Daily creams has no esters attached to testosterone, it hits the bloodstream and testosterone and estrogen peaks with 1-2 hours, with injections you can control size of the peaks, a large injection will see large peaks and a small injection sees a smaller peaks, imagine the size of the peak of 100mg versus 10mg per injection.
Massive difference, now imagine how steady of a levels you can have on daily versus weekly, these smaller steadier levels tend to keep estrogen spikes very small, large injections would see my estrogen sky high.
I can inject 100mg and see estrogen several time the ranges, or I can inject daily and see estrogen under 30 pg/mL. You don’t get that type of control on creams.
I’m not saying creams don’t work well, I’m saying if having problems controlling estrogen on creams, injectable T is easier to control all levels.
Creams are more stable and it’s immediate not having to wait 6 weeks or more to build up your levels.

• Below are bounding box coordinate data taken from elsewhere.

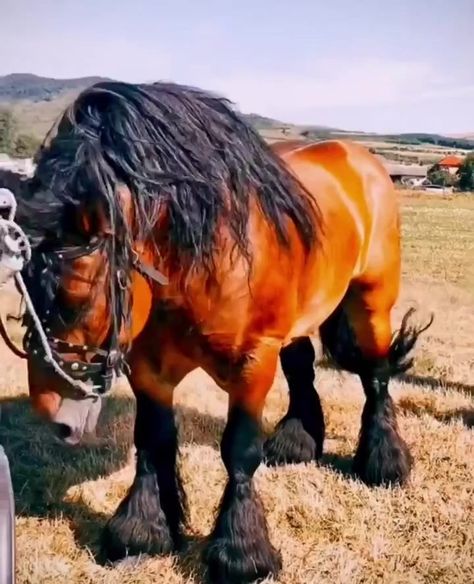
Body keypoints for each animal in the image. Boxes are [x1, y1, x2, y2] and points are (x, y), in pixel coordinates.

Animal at [13, 82, 430, 584]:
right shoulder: (149, 370)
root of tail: (359, 156)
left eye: (74, 296)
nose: (52, 417)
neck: (202, 261)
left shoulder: (253, 364)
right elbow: (152, 441)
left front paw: (241, 556)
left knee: (376, 374)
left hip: (372, 302)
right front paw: (142, 535)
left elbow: (239, 451)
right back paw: (297, 442)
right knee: (303, 370)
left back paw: (384, 463)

It also absorbs directly into the system and does not have to process through the liver like injections. E2 is lower with cream as well. Creams bring levels higher with smaller dosages than injections. Everything I have realized and been told by my prescriber.
That makes sense. I thought creams still had the esters as it is still test cypionate just different delivery method. I’m going to dig into that more as I would like to get off an AI so if that is the case I would prefer that
Maybe but I think cream is more immediate. If you have high e2 issues on injections it can take weeks to lower the levels … with cream you can see the change in a matter of hours or days. .
You only have poor absorption is it’s not compounded well… many folks had issues with bad pharmacies and then realize how good cream is when they get a cream with proper dose. One guy said he would take 10 clicks and it didn’t work. He found a good pharmacy and he felt the difference immediately.
Dont believe my blood is too thick as I just did a double red donation about a month ago and it was within that week after that I read high BP. Never know for sure without labs though. I am planning on getting bloods here soon and getting DHT, free t, total t and e2.
Discounted labs is who I am getting my next ones through. Just have to drive 45 min to get them done. When I paid that $700 it was through my family doc and “insurance”.
Same here, low testosterone affects the cardiovascular system negatively and when testosterone is low, vens narrow and the pituitary sense poor blood flow and therefore increases heart rate to compensate.
I am going to throw in a couple of things. My TSH shot up to 4.0 when I started TRT. I went off to try a restart because I think that I may be secondary and not primary and my TSH dropped right back down. I would not get real worked up about thyroid numbers initially, give them some time to adjust.
I did have some success with Arginine lowering my blood pressure. Not super consistently, but it did have a definite effect. But, I am also learning about my gene mutations and trying to understand how they might effect all of that.